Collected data
==========

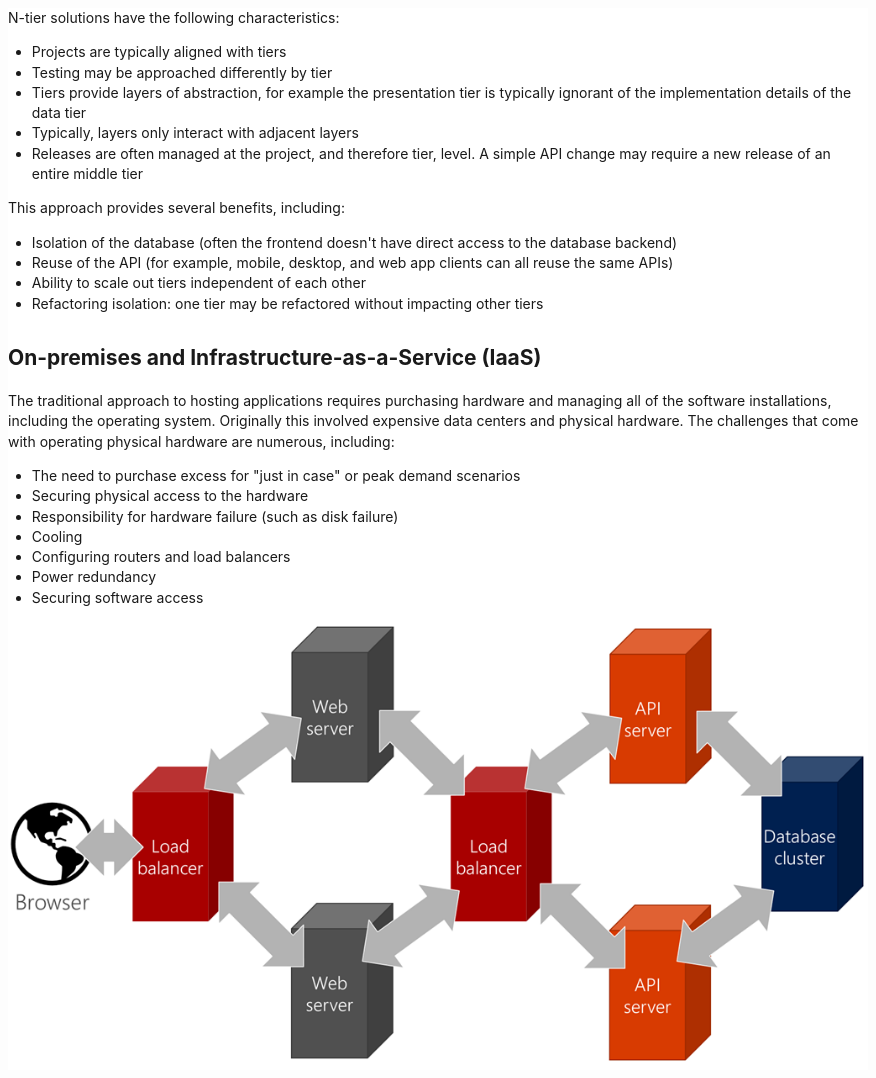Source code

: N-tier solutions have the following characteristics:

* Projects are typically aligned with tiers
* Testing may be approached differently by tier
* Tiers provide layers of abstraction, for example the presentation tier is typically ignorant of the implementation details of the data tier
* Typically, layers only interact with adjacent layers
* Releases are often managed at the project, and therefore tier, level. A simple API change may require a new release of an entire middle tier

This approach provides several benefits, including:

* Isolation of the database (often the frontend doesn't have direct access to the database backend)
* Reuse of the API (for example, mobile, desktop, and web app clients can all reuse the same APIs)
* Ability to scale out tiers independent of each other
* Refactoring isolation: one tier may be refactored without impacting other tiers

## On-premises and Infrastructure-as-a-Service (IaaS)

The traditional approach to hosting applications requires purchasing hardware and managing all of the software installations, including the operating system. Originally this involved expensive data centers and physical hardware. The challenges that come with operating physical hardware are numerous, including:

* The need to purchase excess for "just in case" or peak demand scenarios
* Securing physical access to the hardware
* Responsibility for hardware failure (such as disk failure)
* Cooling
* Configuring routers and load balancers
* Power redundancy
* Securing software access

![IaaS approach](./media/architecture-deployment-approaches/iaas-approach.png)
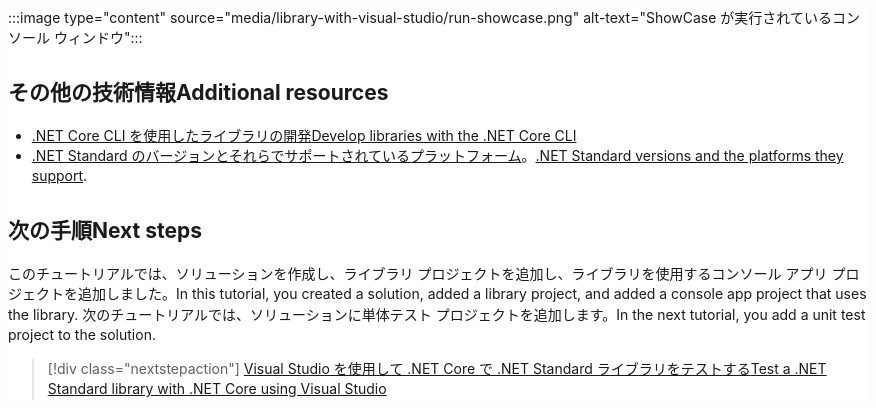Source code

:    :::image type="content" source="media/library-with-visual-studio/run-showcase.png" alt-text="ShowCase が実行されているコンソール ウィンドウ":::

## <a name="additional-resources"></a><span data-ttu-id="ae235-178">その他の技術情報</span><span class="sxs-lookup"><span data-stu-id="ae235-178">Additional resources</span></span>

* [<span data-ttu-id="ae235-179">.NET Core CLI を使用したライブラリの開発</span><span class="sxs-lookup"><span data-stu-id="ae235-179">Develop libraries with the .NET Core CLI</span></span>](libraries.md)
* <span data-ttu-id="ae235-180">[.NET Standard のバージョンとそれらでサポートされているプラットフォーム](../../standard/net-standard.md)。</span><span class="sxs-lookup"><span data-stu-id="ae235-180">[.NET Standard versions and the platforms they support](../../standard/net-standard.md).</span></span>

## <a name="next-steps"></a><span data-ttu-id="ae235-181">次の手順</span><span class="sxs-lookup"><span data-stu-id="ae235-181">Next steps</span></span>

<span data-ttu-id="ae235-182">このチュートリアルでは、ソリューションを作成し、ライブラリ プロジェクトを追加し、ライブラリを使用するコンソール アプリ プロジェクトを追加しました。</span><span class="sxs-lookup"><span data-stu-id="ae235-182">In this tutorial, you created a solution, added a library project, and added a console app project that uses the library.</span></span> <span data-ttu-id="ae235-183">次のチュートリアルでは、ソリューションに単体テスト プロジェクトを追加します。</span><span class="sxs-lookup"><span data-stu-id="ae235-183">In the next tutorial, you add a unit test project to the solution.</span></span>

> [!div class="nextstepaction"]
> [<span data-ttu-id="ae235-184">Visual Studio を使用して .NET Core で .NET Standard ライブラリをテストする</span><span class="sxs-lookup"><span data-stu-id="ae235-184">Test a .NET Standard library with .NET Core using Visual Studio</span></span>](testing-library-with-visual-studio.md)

==========

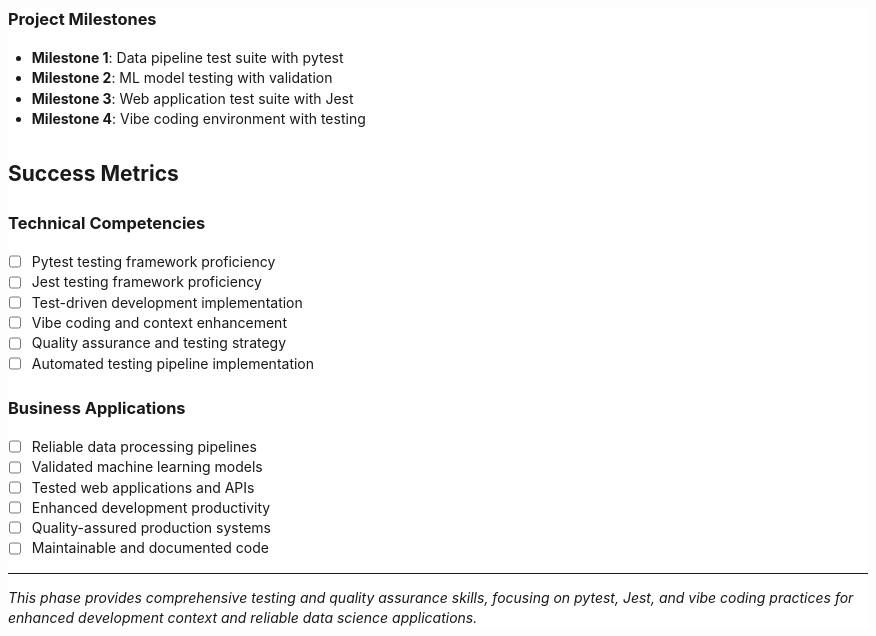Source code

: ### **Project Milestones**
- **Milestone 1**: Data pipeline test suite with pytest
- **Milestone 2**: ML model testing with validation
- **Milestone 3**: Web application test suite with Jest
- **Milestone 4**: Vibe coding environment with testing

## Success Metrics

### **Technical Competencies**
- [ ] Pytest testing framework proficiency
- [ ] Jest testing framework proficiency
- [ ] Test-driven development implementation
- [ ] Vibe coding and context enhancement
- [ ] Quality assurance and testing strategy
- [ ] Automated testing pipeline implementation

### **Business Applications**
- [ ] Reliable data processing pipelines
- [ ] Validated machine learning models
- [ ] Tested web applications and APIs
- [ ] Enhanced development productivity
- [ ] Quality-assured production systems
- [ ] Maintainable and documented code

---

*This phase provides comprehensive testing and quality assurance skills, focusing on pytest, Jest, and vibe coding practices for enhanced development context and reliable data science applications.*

==========

- [PROBLEM DETAILS]: From the entries above, return exactly the line containing "impacting other tiers", the line containing "## On-premises and", and all lines between, and nothing else.

- [ANSWER TO THE PROBLEM]:
* Refactoring isolation: one tier may be refactored without impacting other tiers

## On-premises and Infrastructure-as-a-Service (IaaS)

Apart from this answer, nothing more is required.